**Task goal:**
Give the number of lines below that hold "Locations", and only that.

**Extracted information:**
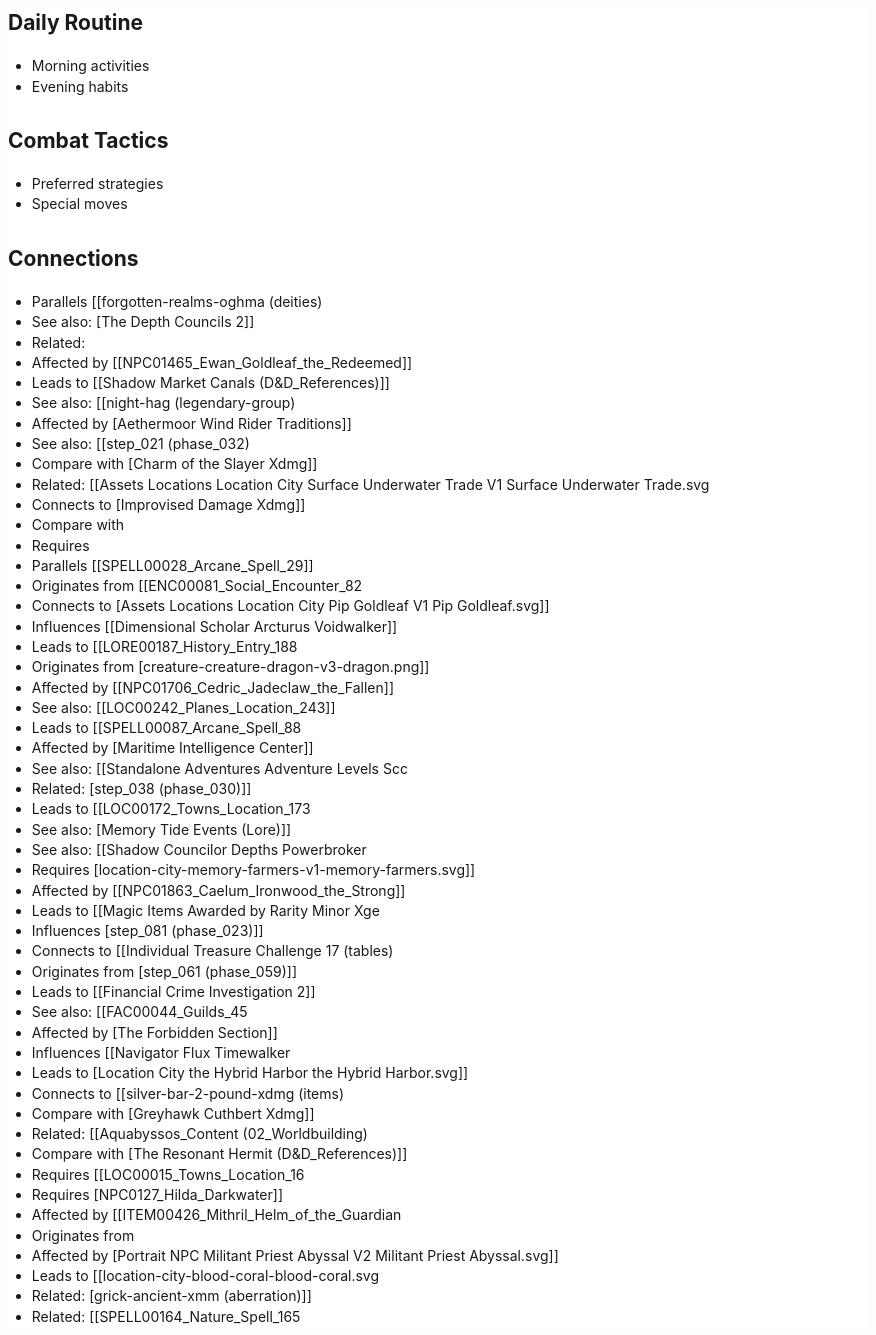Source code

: ## Daily Routine
- Morning activities
- Evening habits

## Combat Tactics
- Preferred strategies
- Special moves

## Connections

- Parallels [[forgotten-realms-oghma (deities)
- See also: [The Depth Councils 2]]
- Related:
- Affected by [[NPC01465_Ewan_Goldleaf_the_Redeemed]]
- Leads to [[Shadow Market Canals (D&D_References)]]
- See also: [[night-hag (legendary-group)
- Affected by [Aethermoor Wind Rider Traditions]]
- See also: [[step_021 (phase_032)
- Compare with [Charm of the Slayer Xdmg]]
- Related: [[Assets Locations Location City Surface Underwater Trade V1 Surface Underwater Trade.svg
- Connects to [Improvised Damage Xdmg]]
- Compare with
- Requires
- Parallels [[SPELL00028_Arcane_Spell_29]]
- Originates from [[ENC00081_Social_Encounter_82
- Connects to [Assets Locations Location City Pip Goldleaf V1 Pip Goldleaf.svg]]
- Influences [[Dimensional Scholar Arcturus Voidwalker]]
- Leads to [[LORE00187_History_Entry_188
- Originates from [creature-creature-dragon-v3-dragon.png]]
- Affected by [[NPC01706_Cedric_Jadeclaw_the_Fallen]]
- See also: [[LOC00242_Planes_Location_243]]
- Leads to [[SPELL00087_Arcane_Spell_88
- Affected by [Maritime Intelligence Center]]
- See also: [[Standalone Adventures Adventure Levels Scc
- Related: [step_038 (phase_030)]]
- Leads to [[LOC00172_Towns_Location_173
- See also: [Memory Tide Events (Lore)]]
- See also: [[Shadow Councilor Depths Powerbroker
- Requires [location-city-memory-farmers-v1-memory-farmers.svg]]
- Affected by [[NPC01863_Caelum_Ironwood_the_Strong]]
- Leads to [[Magic Items Awarded by Rarity Minor Xge
- Influences [step_081 (phase_023)]]
- Connects to [[Individual Treasure Challenge 17 (tables)
- Originates from [step_061 (phase_059)]]
- Leads to [[Financial Crime Investigation 2]]
- See also: [[FAC00044_Guilds_45
- Affected by [The Forbidden Section]]
- Influences [[Navigator Flux Timewalker
- Leads to [Location City the Hybrid Harbor the Hybrid Harbor.svg]]
- Connects to [[silver-bar-2-pound-xdmg (items)
- Compare with [Greyhawk Cuthbert Xdmg]]
- Related: [[Aquabyssos_Content (02_Worldbuilding)
- Compare with [The Resonant Hermit (D&D_References)]]
- Requires [[LOC00015_Towns_Location_16
- Requires [NPC0127_Hilda_Darkwater]]
- Affected by [[ITEM00426_Mithril_Helm_of_the_Guardian
- Originates from
- Affected by [Portrait NPC Militant Priest Abyssal V2 Militant Priest Abyssal.svg]]
- Leads to [[location-city-blood-coral-blood-coral.svg
- Related: [grick-ancient-xmm (aberration)]]
- Related: [[SPELL00164_Nature_Spell_165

**Reply:**
2